Managing security through OpenVPN connections

Updated by James Morris on Aug 28, 2013
Article Code: kb/1004

OpenVPN itself does not do port limiting or any sort of security differentiation between certificates. It is simply a network bridge for its clients, because of this security has to be managed at the server and firewall levels.

In order to limit the ports and IP destinations that OpenVPN clients can communicate to, the OpenVPN server must reside on a separate VLAN from the machines that you wish to limit access to. Once this prerequisite is in place, access from the OpenVPN clients can be controlled via firewall rules applying to the OpenVPN client IP range (usually the last 32 addresses of the VLAN the OpenVPN server resides on. This will however apply to all OpenVPN clients regardless of their certificate.

In order to have multiple access policies, multiple OpenVPN server would be required.

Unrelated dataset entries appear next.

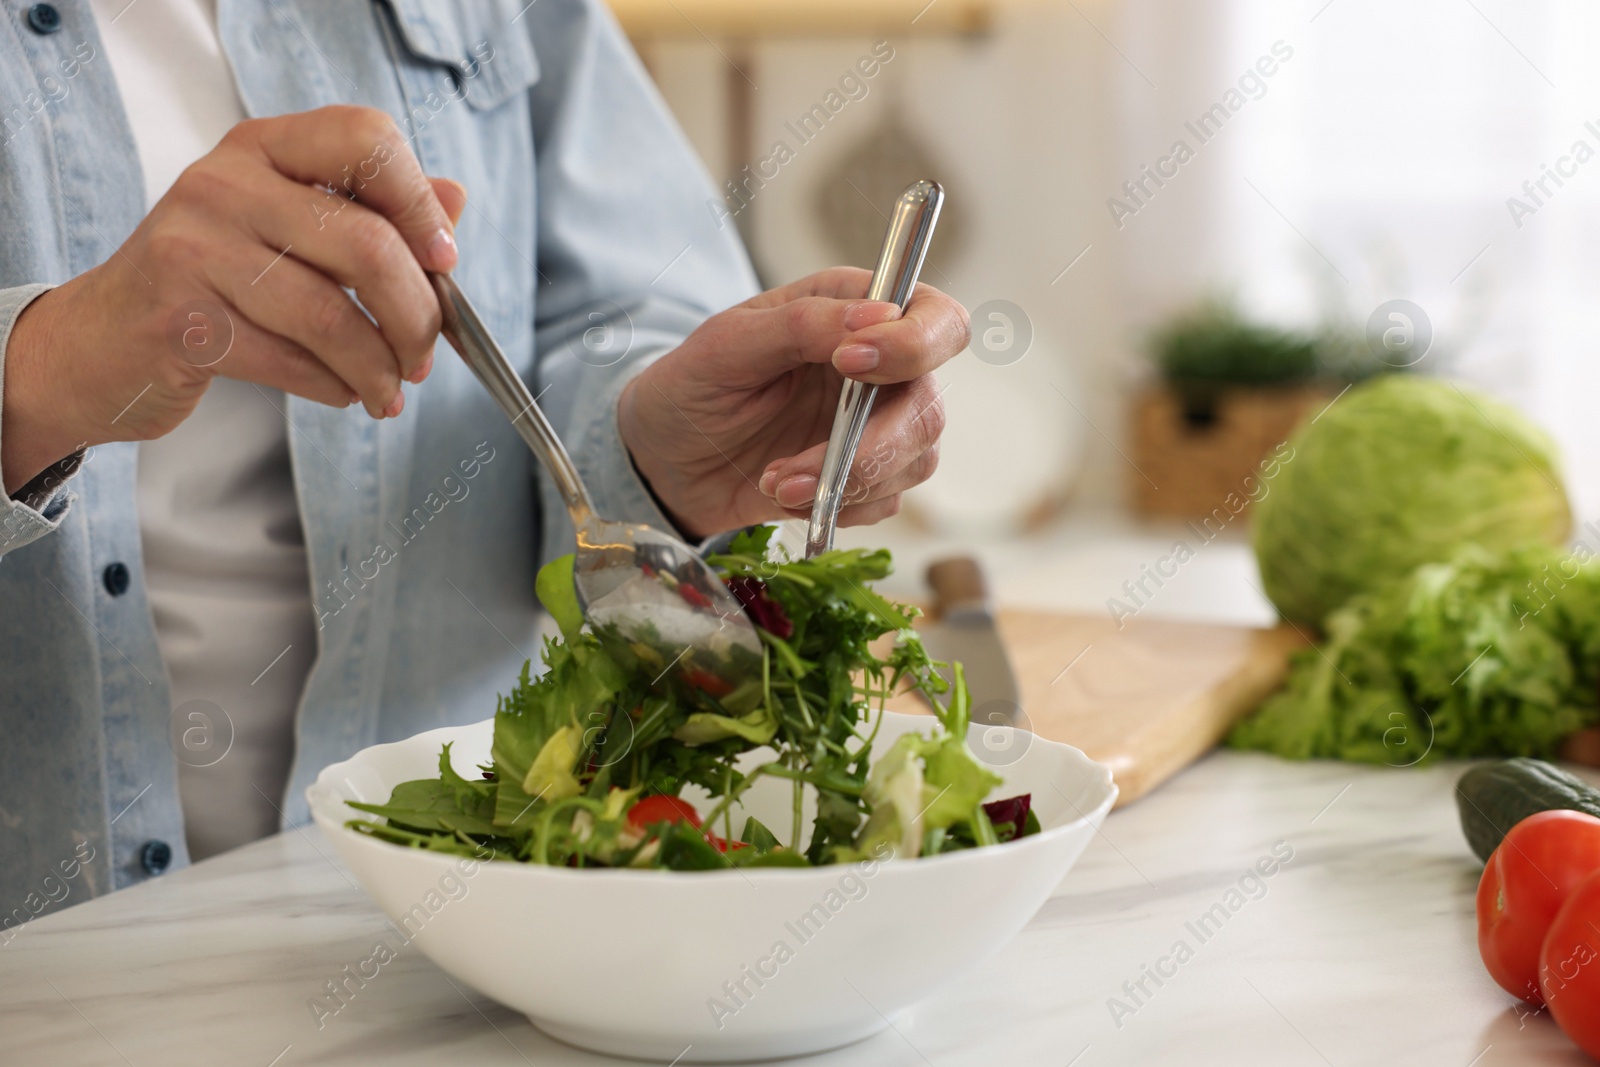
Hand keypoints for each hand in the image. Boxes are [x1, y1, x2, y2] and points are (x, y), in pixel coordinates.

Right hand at [1, 105, 466, 494]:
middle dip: (416, 315)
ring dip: (379, 367)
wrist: (102, 341)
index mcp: (264, 146)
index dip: (420, 203)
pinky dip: (336, 388)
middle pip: (367, 245)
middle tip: (424, 355)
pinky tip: (344, 394)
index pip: (365, 139)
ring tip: (389, 390)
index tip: (446, 262)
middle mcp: (225, 183)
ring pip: (333, 316)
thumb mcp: (289, 227)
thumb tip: (455, 200)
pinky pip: (293, 361)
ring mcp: (195, 247)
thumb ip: (372, 211)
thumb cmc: (215, 282)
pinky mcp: (182, 318)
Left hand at [618, 267, 969, 539]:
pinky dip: (837, 505)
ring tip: (775, 482)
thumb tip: (875, 316)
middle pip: (929, 404)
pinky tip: (785, 495)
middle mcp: (880, 368)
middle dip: (872, 444)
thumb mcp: (727, 345)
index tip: (850, 365)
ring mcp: (877, 425)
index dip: (913, 344)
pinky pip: (886, 500)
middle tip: (798, 466)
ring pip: (916, 458)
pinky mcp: (866, 476)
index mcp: (853, 313)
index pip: (934, 318)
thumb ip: (801, 325)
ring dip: (845, 481)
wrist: (666, 462)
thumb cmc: (691, 387)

It is recommended to use individual certificates for each VPN user. If you need to block an individual's access, simply click the Red Delete button on the Network -> VPN page for the relevant certificate. This will revoke the certificate on the VPN server and disconnect the user if they are currently connected. Once a certificate name has been revoked the same name can never be used again. If you are using a shared certificate and need to revoke an individual's access, you will have to delete the shared certificate, issue a new one, and then redistrubute the certificate to all other valid users.